Expanding the left part of an equation: $$ (1+t)^n = 1 + nt + \binom{n}{2} t^2 + \ldots $$

This sum is obviously larger then $1+nt$ when $t>0$. So we have a contradiction.

How to get a contradiction when $-1 \leqslant t < 0 $?

Answer 1

We can prove this via induction.
Let us fix $t \in [-1, 0)$. We show that if $n \ge 2$, then $(1 + t)^n > 1 + nt$.

Proof.
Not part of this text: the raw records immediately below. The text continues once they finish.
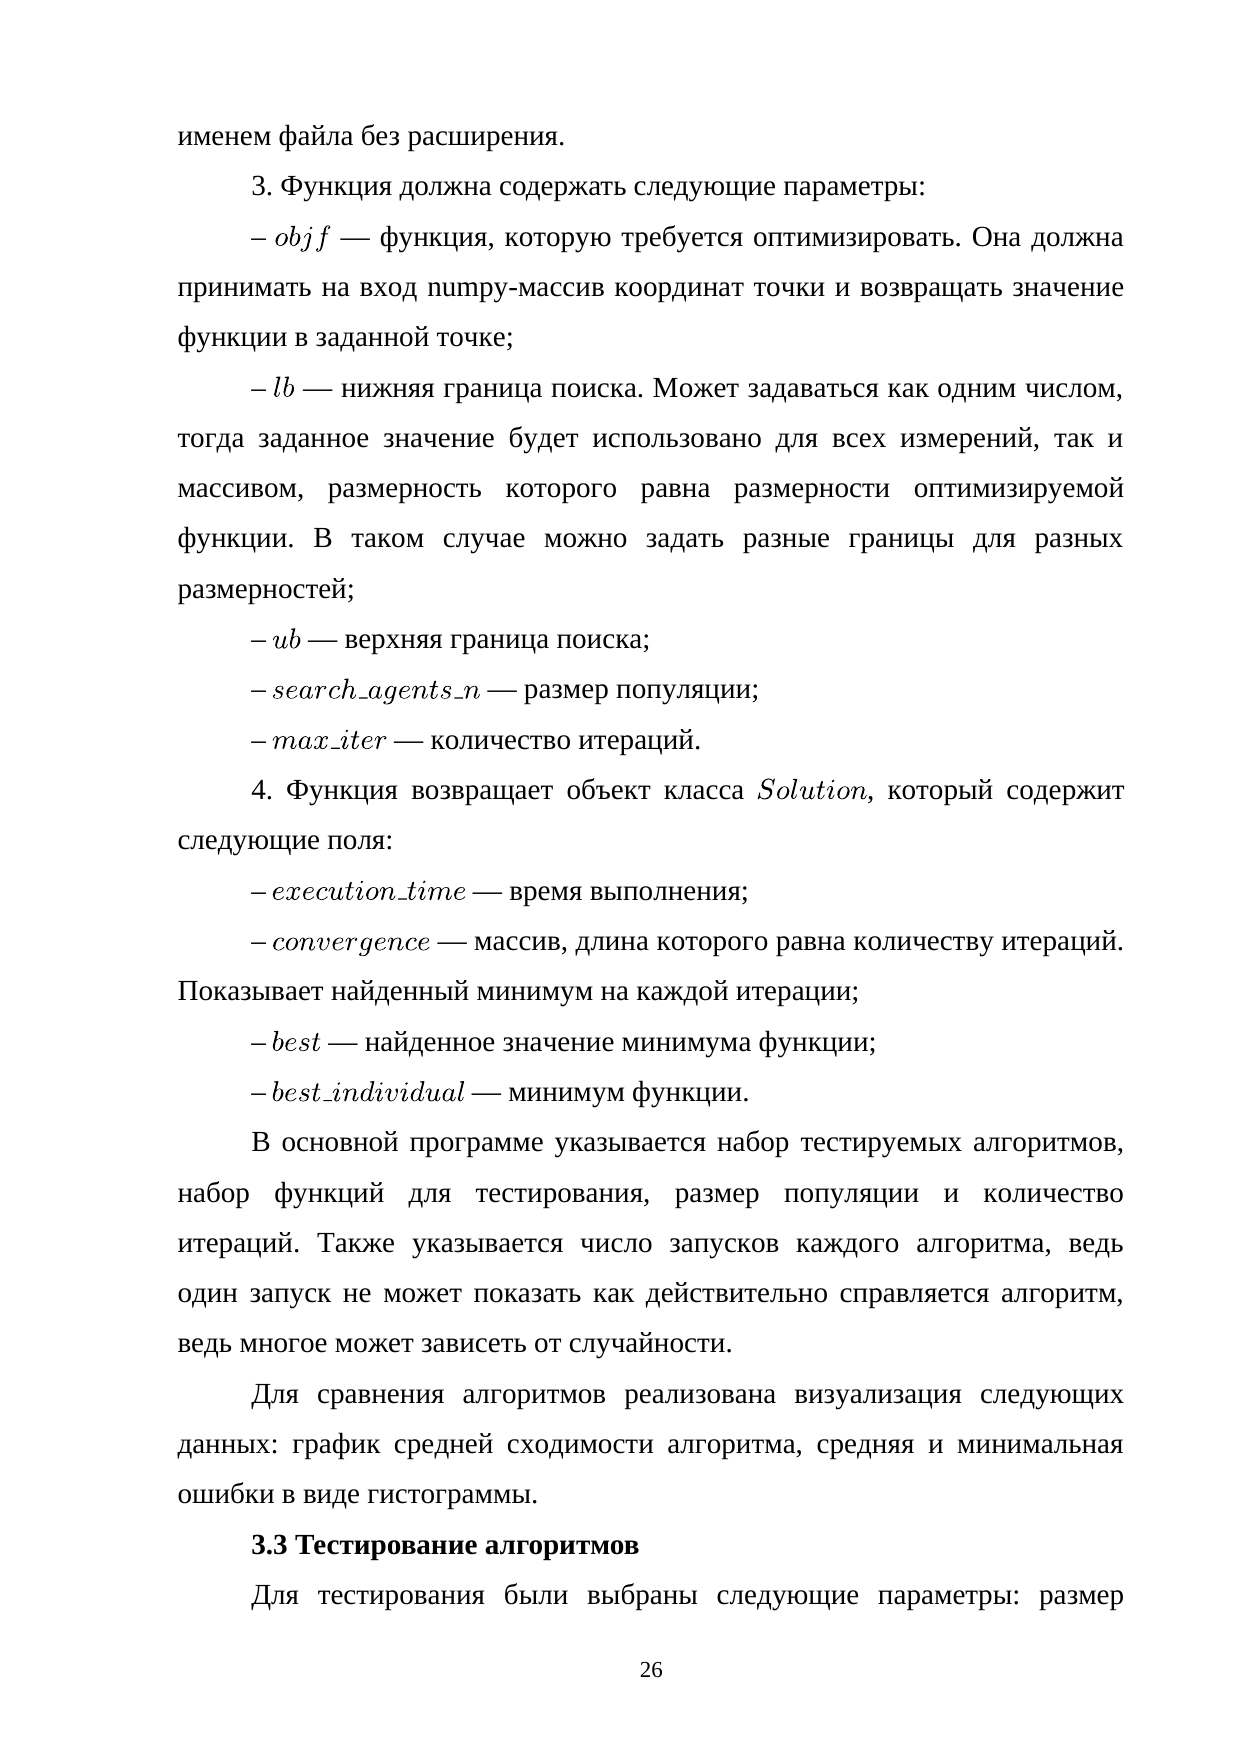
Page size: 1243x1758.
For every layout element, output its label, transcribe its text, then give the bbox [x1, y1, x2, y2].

text Для сравнения алгоритмов реализована визуализация следующих данных: график средней сходимости алгоритма, средняя и минимальная ошибки в виде гистограммы. [177, 1376, 1124, 1510]
text – — количество итераций. [177, 722, 1124, 755]
text В основной программе указывается набор тестируемых алгоритмов, набор функций для тестирования, размер популяции и количество итераций. Также указывается число запусков каждого алгоритма, ведь один запуск не может показать как действительно справляется алгоритм, ведь многое может зависеть от случайности. [177, 1124, 1124, 1359]
text – — верхняя граница поиска; [177, 621, 1124, 655]
text именем файла без расширения. [177, 118, 1124, 152]
text 3. Функция должна содержать следующие параметры: [177, 168, 1124, 202]
text Для тестирования были выбраны следующие параметры: размер [177, 1577, 1124, 1611]
text – — минимум функции. [177, 1074, 1124, 1108]
text – — функция, которую требуется оптимизировать. Она должна принимать на вход numpy-массив координат точки и возвращать значение функции в заданной точке; [177, 219, 1124, 353]
text – — массив, длина которого равна количеству итераций. Показывает найденный минимум на каждой итерации; [177, 923, 1124, 1007]
text – — нижняя граница поиска. Может задаваться как одним числом, тогда заданное значение будет использовано для всех измерений, так и массивом, размерность которого равна размерности оптимизируемой функции. В таком случае можно задать разные границы для разных размерностей; [177, 370, 1124, 604]
text – — найденное значение минимума функции; [177, 1024, 1124, 1057]
text – — время выполнения; [177, 873, 1124, 906]
text 4. Функция возвращает объект класса , который содержит следующие поля: [177, 772, 1124, 856]
text – — размер популяции; [177, 672, 1124, 705]
subtitle 3.3 Тестирование алгоритмов [177, 1527, 1124, 1560]
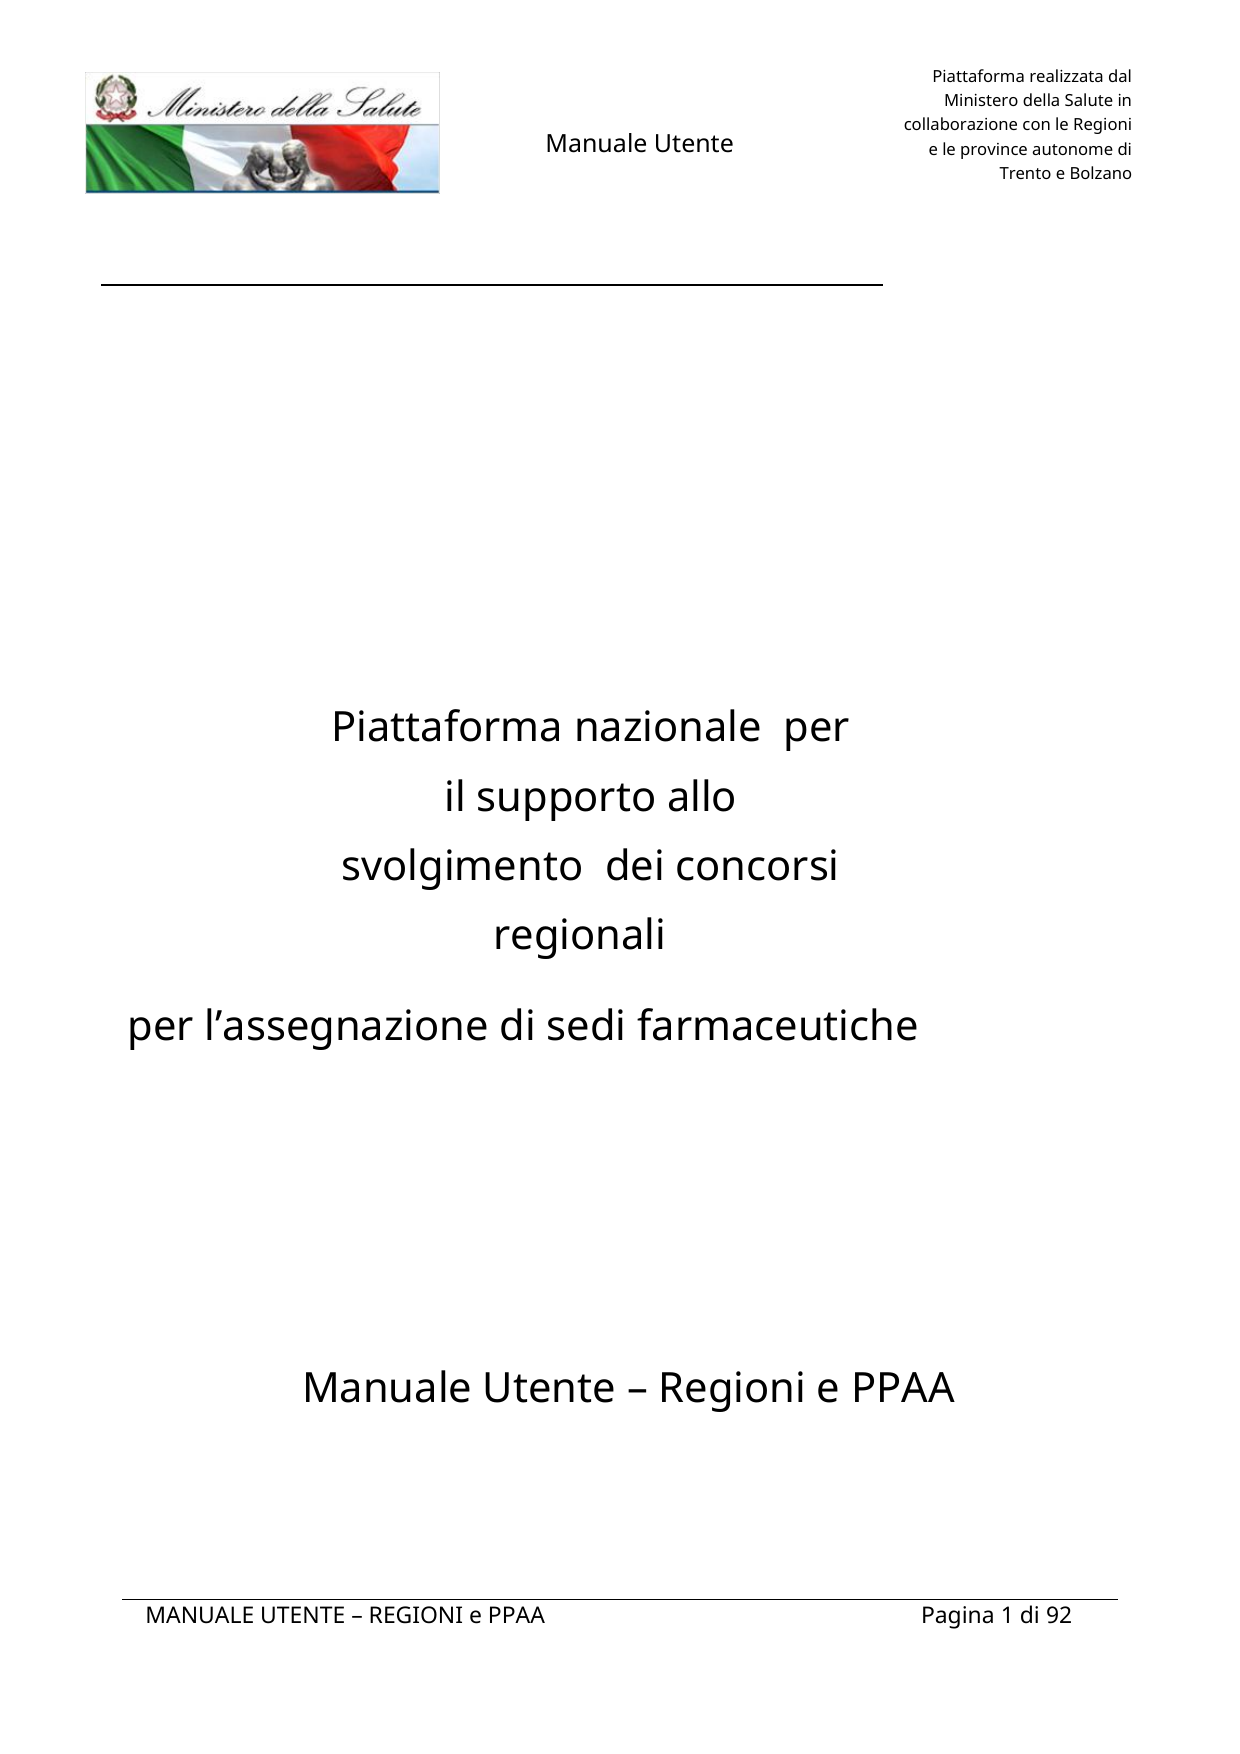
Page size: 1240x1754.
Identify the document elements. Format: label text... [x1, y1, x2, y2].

text per l’assegnazione di sedi farmaceutiche [112, 983, 933, 1057]
text Piattaforma nazionale per il supporto allo svolgimento dei concorsi regionali [324, 697, 857, 962]
text Manuale Utente – Regioni e PPAA [302, 1357, 1078, 1414]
Let us show the base case for $n = 2$.
$(1 + t)^2 = 1 + 2t + t^2 > 1 + 2t$, where the last inequality follows from the fact that $t^2 > 0$ as $t \neq 0$.

Now, let us assume that the statement is true for $n = k \ge 2$. We then have: $$(1+t)^{k+1} = (1+t)^k(1+t) \ge (1 + kt)(1 + t).$$ This $\ge$ is because $1 + t \ge 0$ and $(1 + t)^k > 1 + kt$. (Note that we need not have strict inequality here.)
Now, $$(1 + kt)(1 + t) = 1 + (k+1)t + kt^2 > 1 + (k+1)t.$$ Here, we have strict inequality as $k > 0$ and $t^2 > 0$.

Thus, we get that $(1 + t)^{k+1} > 1 + (k+1)t$.

By principle of mathematical induction, we are done.

Answer 2

For any $n \geq 2$ we assume that $(1+t)^n = 1+nt$:

$$ 1+nt=(1+t)^n=(1+t)^{n-1}(1+t) \geq (1+(n-1)t)(1+t)=1+nt+(n-1)t^2 \\[15px] 1 + nt \geq 1 + nt + (n-1)t^2 \\[15px] (n-1)t^2 \leq 0 $$

We get contradiction because this multiplication can be only positive ($t^2 > 0$, $n-1 > 0$).